**** Data shown

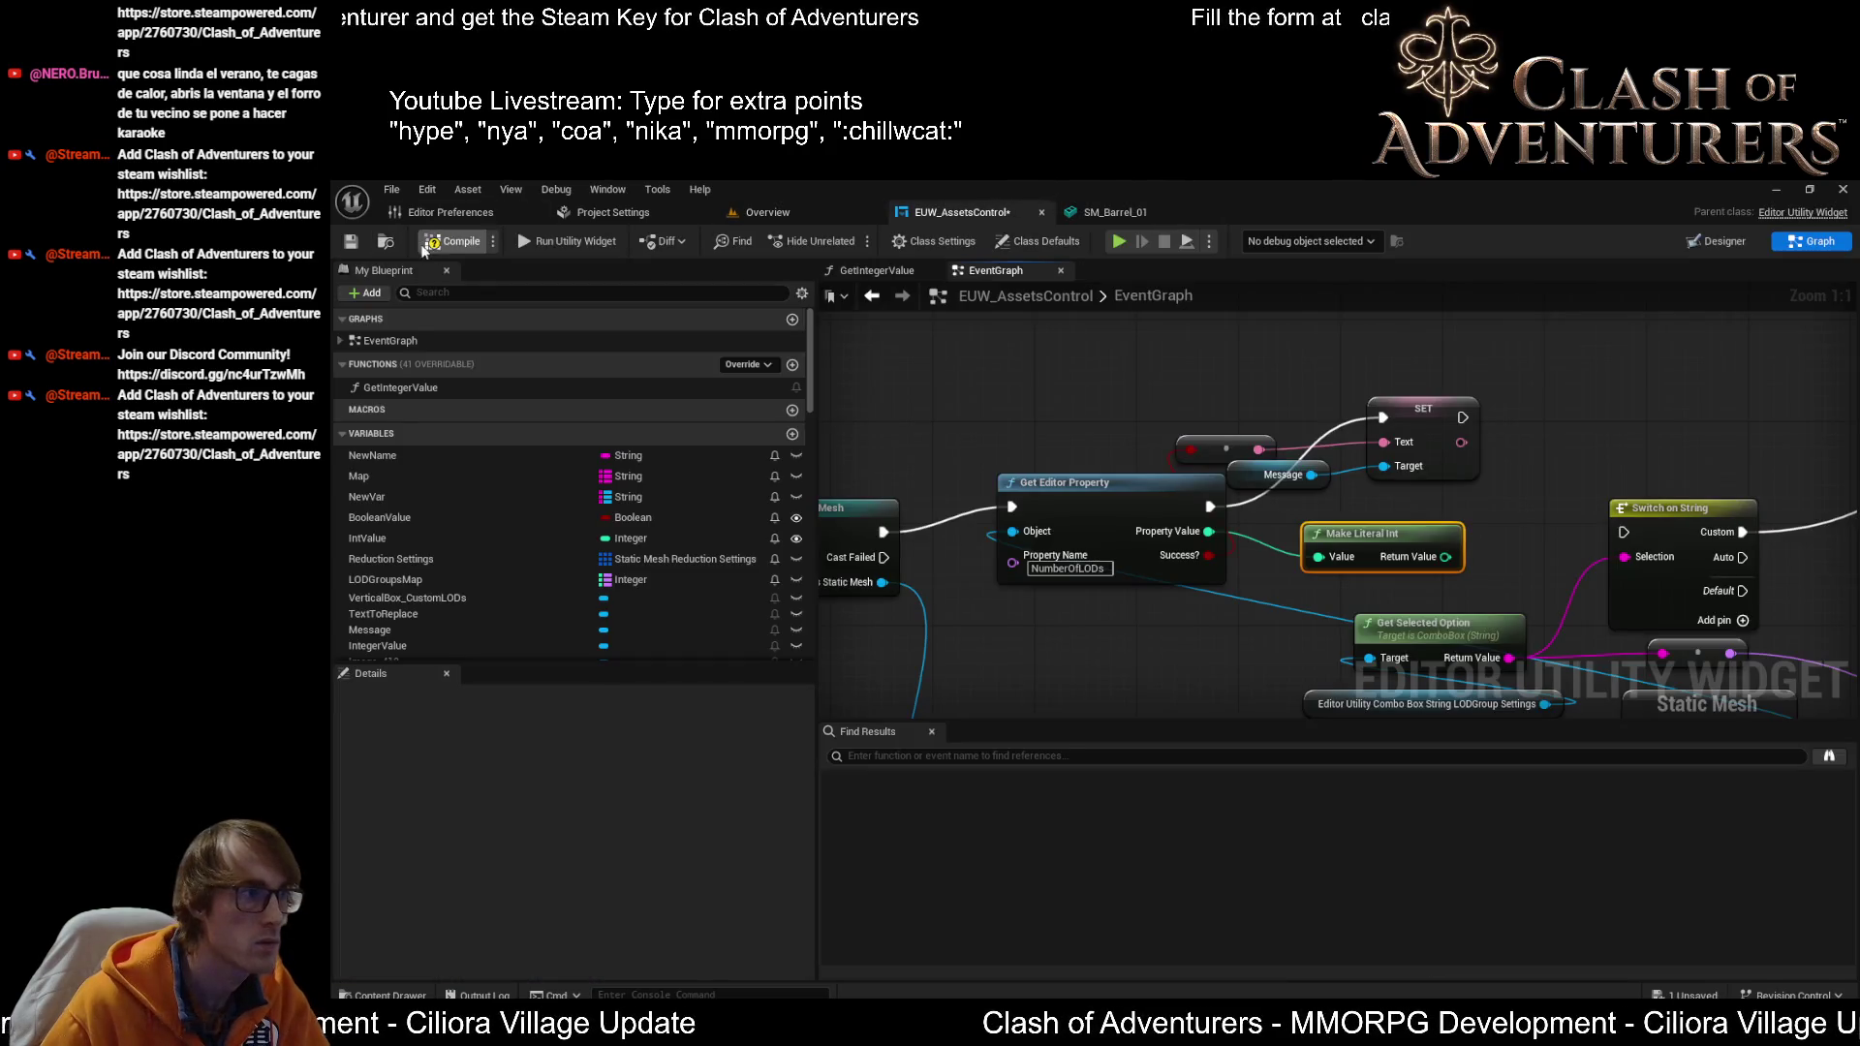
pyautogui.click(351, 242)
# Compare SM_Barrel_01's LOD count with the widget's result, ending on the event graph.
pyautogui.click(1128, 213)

********

Exercise aim:
The lines to reproduce run from the one containing "# Compare SM_Barrel_01's" to the last line of the listing; print them exactly, including both ends.

Written solution:
# Compare SM_Barrel_01's LOD count with the widget's result, ending on the event graph.
pyautogui.click(1128, 213)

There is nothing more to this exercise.